*** Records supplied ***
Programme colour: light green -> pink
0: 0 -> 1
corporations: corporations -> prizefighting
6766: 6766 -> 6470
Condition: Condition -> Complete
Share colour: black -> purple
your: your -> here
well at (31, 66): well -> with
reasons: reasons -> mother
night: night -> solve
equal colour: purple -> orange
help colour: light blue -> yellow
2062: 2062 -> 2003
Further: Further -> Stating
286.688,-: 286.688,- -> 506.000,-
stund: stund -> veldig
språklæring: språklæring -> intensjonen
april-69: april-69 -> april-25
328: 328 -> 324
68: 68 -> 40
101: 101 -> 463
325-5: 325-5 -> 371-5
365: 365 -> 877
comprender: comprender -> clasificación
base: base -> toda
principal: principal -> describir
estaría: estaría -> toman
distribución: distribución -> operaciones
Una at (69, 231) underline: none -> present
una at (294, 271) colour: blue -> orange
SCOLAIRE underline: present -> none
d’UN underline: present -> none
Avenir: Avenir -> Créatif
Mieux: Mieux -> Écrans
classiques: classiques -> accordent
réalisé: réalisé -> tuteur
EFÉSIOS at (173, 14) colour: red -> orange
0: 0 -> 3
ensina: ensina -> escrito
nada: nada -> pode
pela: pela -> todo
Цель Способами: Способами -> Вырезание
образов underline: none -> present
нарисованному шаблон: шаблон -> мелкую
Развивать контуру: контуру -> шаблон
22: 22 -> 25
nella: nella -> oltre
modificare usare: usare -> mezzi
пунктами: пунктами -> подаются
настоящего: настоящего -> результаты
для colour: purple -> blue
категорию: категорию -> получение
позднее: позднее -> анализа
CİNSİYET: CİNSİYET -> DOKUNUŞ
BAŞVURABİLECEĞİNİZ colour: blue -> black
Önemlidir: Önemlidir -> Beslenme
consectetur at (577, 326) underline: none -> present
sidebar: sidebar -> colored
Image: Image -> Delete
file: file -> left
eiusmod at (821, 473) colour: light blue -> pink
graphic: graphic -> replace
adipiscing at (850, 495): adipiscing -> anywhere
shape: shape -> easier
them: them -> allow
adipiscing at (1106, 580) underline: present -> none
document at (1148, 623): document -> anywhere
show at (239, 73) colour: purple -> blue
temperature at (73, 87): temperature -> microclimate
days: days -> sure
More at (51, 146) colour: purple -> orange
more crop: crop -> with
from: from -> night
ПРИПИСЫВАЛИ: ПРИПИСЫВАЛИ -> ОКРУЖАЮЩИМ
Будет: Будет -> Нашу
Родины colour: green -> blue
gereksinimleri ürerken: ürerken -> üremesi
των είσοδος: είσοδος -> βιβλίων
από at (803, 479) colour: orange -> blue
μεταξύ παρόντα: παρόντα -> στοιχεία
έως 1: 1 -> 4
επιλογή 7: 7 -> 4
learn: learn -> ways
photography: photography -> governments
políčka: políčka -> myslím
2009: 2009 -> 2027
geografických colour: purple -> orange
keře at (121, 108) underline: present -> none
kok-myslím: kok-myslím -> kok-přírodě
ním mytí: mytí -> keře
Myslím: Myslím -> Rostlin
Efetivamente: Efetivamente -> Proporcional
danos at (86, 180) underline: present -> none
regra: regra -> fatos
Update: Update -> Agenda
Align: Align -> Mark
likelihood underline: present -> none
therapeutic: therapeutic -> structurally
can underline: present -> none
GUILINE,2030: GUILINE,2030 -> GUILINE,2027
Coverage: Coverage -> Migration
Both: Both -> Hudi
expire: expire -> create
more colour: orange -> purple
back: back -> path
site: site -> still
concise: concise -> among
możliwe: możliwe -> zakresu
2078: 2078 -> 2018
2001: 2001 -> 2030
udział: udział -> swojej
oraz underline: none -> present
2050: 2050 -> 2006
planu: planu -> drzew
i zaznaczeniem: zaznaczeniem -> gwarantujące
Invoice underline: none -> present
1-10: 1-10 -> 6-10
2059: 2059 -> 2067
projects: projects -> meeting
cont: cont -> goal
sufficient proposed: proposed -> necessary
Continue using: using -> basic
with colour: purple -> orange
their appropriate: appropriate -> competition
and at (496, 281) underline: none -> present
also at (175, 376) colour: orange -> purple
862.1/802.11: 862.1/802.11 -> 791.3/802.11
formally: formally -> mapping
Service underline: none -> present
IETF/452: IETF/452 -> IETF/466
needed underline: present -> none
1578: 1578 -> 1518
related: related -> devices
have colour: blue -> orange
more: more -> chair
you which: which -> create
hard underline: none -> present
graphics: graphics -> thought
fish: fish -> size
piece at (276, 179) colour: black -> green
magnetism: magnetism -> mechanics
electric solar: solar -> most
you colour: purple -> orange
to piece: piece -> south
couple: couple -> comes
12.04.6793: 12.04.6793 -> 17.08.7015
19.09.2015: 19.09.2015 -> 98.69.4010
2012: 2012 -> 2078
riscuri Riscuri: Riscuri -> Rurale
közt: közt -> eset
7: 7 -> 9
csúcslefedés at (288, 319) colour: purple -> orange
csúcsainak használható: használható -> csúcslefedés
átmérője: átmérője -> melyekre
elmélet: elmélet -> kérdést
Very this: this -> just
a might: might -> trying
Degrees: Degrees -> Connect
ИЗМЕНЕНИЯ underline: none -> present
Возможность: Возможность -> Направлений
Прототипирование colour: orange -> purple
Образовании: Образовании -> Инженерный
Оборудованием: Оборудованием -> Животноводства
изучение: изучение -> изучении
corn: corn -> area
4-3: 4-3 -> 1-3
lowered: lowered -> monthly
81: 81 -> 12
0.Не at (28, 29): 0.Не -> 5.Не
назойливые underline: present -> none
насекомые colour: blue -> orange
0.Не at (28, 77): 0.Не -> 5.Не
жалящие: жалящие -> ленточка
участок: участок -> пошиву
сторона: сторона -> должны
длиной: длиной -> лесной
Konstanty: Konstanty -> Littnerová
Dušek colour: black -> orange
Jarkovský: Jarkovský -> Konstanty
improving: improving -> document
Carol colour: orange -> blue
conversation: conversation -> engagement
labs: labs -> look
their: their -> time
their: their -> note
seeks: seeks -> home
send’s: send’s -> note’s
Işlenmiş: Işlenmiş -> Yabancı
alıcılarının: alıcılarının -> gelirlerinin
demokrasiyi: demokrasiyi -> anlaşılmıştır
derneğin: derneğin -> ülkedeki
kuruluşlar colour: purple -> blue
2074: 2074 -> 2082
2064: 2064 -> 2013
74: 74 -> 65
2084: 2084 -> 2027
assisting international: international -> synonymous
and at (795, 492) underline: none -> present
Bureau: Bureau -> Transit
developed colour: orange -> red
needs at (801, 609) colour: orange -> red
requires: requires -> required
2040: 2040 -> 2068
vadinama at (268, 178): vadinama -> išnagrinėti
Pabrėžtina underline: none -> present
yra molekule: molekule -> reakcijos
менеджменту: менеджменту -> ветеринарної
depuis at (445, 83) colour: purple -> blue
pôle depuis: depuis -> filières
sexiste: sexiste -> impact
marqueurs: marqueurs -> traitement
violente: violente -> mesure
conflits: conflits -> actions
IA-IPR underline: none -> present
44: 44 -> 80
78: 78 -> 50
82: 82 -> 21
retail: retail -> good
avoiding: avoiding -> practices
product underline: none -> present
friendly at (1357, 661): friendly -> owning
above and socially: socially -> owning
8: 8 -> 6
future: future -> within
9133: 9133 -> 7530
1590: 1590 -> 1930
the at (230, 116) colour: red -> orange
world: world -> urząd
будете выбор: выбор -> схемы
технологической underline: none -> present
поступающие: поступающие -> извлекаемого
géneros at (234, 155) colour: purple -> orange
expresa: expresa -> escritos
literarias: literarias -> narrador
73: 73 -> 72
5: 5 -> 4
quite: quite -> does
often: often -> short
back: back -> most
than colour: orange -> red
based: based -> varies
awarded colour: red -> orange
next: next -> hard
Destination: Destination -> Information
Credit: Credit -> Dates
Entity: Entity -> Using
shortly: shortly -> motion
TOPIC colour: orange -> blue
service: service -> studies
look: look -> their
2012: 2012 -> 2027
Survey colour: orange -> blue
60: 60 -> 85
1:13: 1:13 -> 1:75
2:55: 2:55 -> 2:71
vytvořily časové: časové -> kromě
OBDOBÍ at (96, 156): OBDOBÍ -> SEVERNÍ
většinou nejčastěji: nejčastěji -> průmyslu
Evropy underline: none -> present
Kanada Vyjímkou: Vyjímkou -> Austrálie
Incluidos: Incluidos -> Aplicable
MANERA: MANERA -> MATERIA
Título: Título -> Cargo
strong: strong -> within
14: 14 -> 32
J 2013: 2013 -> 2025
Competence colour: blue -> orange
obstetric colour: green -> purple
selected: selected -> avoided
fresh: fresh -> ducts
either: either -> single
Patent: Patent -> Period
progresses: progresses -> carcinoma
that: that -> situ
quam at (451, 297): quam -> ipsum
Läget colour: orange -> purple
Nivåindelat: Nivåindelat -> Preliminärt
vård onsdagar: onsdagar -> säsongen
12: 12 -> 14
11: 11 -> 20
***
> _Task details_: Write out, without any alteration, every row from the beginning of the rows down to and including the row that contains "категорию: категорию -> получение".

> _Written solution_:
Programme colour: light green -> pink
0: 0 -> 1
corporations: corporations -> prizefighting
6766: 6766 -> 6470
Condition: Condition -> Complete
Share colour: black -> purple
your: your -> here
well at (31, 66): well -> with
reasons: reasons -> mother
night: night -> solve
equal colour: purple -> orange
help colour: light blue -> yellow
2062: 2062 -> 2003
Further: Further -> Stating
286.688,-: 286.688,- -> 506.000,-
stund: stund -> veldig
språklæring: språklæring -> intensjonen
april-69: april-69 -> april-25
328: 328 -> 324
68: 68 -> 40
101: 101 -> 463
325-5: 325-5 -> 371-5
365: 365 -> 877
comprender: comprender -> clasificación
base: base -> toda
principal: principal -> describir
estaría: estaría -> toman
distribución: distribución -> operaciones
Una at (69, 231) underline: none -> present
una at (294, 271) colour: blue -> orange
SCOLAIRE underline: present -> none
d’UN underline: present -> none
Avenir: Avenir -> Créatif
Mieux: Mieux -> Écrans
classiques: classiques -> accordent
réalisé: réalisé -> tuteur
EFÉSIOS at (173, 14) colour: red -> orange
0: 0 -> 3
ensina: ensina -> escrito
nada: nada -> pode
pela: pela -> todo
Цель Способами: Способами -> Вырезание
образов underline: none -> present
нарисованному шаблон: шаблон -> мелкую
Развивать контуру: контуру -> шаблон
22: 22 -> 25
nella: nella -> oltre
modificare usare: usare -> mezzi
пунктами: пунктами -> подаются
настоящего: настоящего -> результаты
для colour: purple -> blue
категорию: категорию -> получение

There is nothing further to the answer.